As I walk out of the room, he asks me to turn the light off, and I leave him staring into the dark as if he has his own television to watch when the real one is off. He is back in his war.

I do know a little about my uncle's war from my mother. My mother has not been to war and so is more willing to talk about it. My uncle was in something called the Battle of the Bulge and then he fought across Germany. His group met the Russians, who were fighting across Germany from the other side, at a river. According to my mother, he also helped capture a concentration camp called Dachau.

I know what a concentration camp is because my grandfather's family disappeared in one and my grandfather has been writing a lot of letters to the Red Cross trying to find them. These camps were places where Germans held Jews and every day sent some away to be killed. I don't know why they would do this and my uncle never says anything about these places. Neither does my grandfather.

Every Friday morning I go with my mother to the bakery to get a challah and an onion rye bread, hot out of the oven. Onion rye bread hot out of the oven is one of the best things about my childhood. I would like to eat an entire loaf, steamy and bitter and sour and even sweet, with its hard crust and soft silvery middle—just breaking it apart with my hands. No butter or slicing or anything. But this is something I never get to do.

My mother orders the bread and a woman with her dark hair in a scarf, wearing a white coat, takes this soft and heavy loaf and slides it into a white paper bag and hands it over the counter to me. She always hands it to me, not my mother and, as she reaches down, the white sleeve of her coat slides up her wrist and I can see the blue numbers, a long row of them, on her arm. I can never look into her eyes because I know those eyes have seen terrible things and it scares me.

I will admit that I am afraid of concentration camps. My parents said that millions, including my grandfather's brothers and sisters and parents, were murdered in them by poison.

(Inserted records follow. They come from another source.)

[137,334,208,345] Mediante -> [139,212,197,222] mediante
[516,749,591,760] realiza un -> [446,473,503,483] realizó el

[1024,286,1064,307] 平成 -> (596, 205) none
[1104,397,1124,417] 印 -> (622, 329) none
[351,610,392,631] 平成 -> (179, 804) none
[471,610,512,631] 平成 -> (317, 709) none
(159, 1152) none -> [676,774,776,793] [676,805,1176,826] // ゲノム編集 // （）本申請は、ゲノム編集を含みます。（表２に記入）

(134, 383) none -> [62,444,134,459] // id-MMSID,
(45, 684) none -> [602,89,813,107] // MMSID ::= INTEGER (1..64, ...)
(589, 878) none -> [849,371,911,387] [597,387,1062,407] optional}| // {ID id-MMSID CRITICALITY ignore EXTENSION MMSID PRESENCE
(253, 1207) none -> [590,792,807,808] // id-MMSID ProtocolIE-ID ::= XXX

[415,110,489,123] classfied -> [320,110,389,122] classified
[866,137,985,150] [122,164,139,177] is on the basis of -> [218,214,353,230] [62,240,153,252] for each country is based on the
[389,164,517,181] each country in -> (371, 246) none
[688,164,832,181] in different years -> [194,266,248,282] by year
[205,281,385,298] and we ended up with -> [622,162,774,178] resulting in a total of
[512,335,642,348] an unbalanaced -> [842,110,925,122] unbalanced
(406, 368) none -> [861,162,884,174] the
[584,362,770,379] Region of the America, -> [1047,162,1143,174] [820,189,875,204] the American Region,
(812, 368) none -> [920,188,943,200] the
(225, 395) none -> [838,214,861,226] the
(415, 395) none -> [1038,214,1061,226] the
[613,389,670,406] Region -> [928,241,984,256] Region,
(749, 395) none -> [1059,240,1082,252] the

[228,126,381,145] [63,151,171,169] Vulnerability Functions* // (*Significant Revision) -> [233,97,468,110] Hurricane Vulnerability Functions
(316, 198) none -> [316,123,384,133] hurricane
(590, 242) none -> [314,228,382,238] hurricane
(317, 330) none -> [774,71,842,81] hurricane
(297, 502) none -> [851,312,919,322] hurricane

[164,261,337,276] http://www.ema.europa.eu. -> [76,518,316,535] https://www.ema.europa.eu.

My parents and other grown-ups argue about how much I should be told about this and that makes me listen carefully. So now I have found out everything. The Nazis poisoned people in showers and made lamp shades and bars of soap from Jewish people. This was how I learned that grown-ups do things that are stranger than anything kids can think up. We once played a game where if you were captured you were turned into spaghetti and then you couldn't stand up. But this was even stranger. This was the worst thing. My uncle had done a great thing by capturing the concentration camp and killing the Germans or putting them in jail or whatever he did. That is the part no one will tell me about.

All of my grandparents were born in Europe somewhere. They never explain where. Sometimes I hear my mother's father speaking Polish with the Polish people in town.

“So Grandpa,” I say. “You speak Polish?”

“Echhh,” he says, rotating his hands palm up and then palm down to indicate “maybe, maybe not.”

“So you're from Poland?”

“Echhh.”

He never explains.

“They all had terrible lives in Europe,” my mother says.

“Why was it terrible?” I ask.

“The Poles hated the Jews. They rode through the towns on horseback beating people and killing them and setting houses on fire.”

I tried to imagine this. The only thing I had ever seen that sounded anything like this was something I once saw on television about people covered with sheets who rode through a town setting things on fire. They were called the Ku Klux Klan.

“Was it like the Ku Klux Klan?” I ask.

“Something like that,” she says. “And we would have all lived like that if my parents hadn't gotten us out. Then it got even worse.”

“The concentration camp.”

“Yes,” she says. “You know about that, Joel?” Why wouldn't I know about that? The grown-ups talk about it every day. “But they got out, walking all the way to Hamburg.”

“And that's why we were not in the concentration camp?”

“Yes,” she says.

So I understand that fighting for America is a very good thing. My father did a good thing fighting the Japanese because they attacked America in Pearl Harbor and so America made them pay, dropping atomic bombs on them. It was a good thing. My uncle killed the Germans who wanted to poison people in the shower. That was a good thing too. All the men in my neighborhood had done great things and someday I would be called on to do a great thing.